> Exercise requirements
Below are some entries. Repeat exactly the lines from the one with "staining of prostate" through the one with "cancer was stained", and only those.

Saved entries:
------------------------------

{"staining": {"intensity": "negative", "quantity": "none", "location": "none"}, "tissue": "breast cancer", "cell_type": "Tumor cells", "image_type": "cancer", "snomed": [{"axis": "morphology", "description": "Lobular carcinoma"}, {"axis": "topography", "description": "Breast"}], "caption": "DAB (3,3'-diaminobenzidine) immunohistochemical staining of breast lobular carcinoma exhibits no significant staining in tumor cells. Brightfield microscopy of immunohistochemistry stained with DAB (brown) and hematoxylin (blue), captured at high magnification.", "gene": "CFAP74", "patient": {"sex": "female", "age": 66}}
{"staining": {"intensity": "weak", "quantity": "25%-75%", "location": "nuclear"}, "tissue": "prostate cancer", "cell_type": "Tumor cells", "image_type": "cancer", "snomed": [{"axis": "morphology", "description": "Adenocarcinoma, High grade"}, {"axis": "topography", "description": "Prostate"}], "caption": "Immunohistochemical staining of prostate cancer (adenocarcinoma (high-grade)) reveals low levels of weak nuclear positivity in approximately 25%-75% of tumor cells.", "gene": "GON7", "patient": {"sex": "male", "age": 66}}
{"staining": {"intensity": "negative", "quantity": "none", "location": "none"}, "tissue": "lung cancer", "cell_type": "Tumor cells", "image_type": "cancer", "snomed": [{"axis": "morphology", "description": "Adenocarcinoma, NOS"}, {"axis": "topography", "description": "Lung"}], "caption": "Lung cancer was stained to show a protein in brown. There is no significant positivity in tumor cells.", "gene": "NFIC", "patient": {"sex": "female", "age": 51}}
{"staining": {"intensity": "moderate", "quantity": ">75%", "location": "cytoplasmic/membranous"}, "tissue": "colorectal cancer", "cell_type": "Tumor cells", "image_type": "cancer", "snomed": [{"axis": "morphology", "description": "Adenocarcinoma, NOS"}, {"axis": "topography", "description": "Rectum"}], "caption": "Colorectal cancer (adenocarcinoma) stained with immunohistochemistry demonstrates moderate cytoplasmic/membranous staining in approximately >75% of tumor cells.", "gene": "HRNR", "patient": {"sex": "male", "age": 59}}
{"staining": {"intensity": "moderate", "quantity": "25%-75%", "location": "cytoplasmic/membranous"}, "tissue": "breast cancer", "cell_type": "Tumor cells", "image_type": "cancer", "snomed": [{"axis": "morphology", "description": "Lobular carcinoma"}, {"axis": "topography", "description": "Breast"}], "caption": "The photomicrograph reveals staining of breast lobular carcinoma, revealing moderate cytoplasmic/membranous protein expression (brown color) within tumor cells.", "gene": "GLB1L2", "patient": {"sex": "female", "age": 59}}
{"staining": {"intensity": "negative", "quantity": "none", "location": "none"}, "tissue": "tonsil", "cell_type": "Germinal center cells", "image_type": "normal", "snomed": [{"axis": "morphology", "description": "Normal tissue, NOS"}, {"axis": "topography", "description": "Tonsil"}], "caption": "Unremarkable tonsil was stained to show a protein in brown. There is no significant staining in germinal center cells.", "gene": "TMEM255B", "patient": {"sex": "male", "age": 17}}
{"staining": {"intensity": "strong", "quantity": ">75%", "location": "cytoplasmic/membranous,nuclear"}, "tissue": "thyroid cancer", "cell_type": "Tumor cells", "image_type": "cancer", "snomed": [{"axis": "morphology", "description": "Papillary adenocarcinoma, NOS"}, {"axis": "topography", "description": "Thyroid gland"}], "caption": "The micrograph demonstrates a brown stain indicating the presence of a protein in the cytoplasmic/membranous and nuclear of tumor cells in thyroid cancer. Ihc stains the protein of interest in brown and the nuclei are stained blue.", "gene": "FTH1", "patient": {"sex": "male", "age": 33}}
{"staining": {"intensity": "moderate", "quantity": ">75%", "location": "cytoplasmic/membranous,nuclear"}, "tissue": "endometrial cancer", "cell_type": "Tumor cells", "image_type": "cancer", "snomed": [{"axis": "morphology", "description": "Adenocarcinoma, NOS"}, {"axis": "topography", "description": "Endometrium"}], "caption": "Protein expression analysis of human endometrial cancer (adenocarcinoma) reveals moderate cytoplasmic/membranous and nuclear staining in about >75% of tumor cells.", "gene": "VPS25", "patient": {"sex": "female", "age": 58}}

------------------------------

> Response below
{"staining": {"intensity": "weak", "quantity": "25%-75%", "location": "nuclear"}, "tissue": "prostate cancer", "cell_type": "Tumor cells", "image_type": "cancer", "snomed": [{"axis": "morphology", "description": "Adenocarcinoma, High grade"}, {"axis": "topography", "description": "Prostate"}], "caption": "Immunohistochemical staining of prostate cancer (adenocarcinoma (high-grade)) reveals low levels of weak nuclear positivity in approximately 25%-75% of tumor cells.", "gene": "GON7", "patient": {"sex": "male", "age": 66}}
{"staining": {"intensity": "negative", "quantity": "none", "location": "none"}, "tissue": "lung cancer", "cell_type": "Tumor cells", "image_type": "cancer", "snomed": [{"axis": "morphology", "description": "Adenocarcinoma, NOS"}, {"axis": "topography", "description": "Lung"}], "caption": "Lung cancer was stained to show a protein in brown. There is no significant positivity in tumor cells.", "gene": "NFIC", "patient": {"sex": "female", "age": 51}}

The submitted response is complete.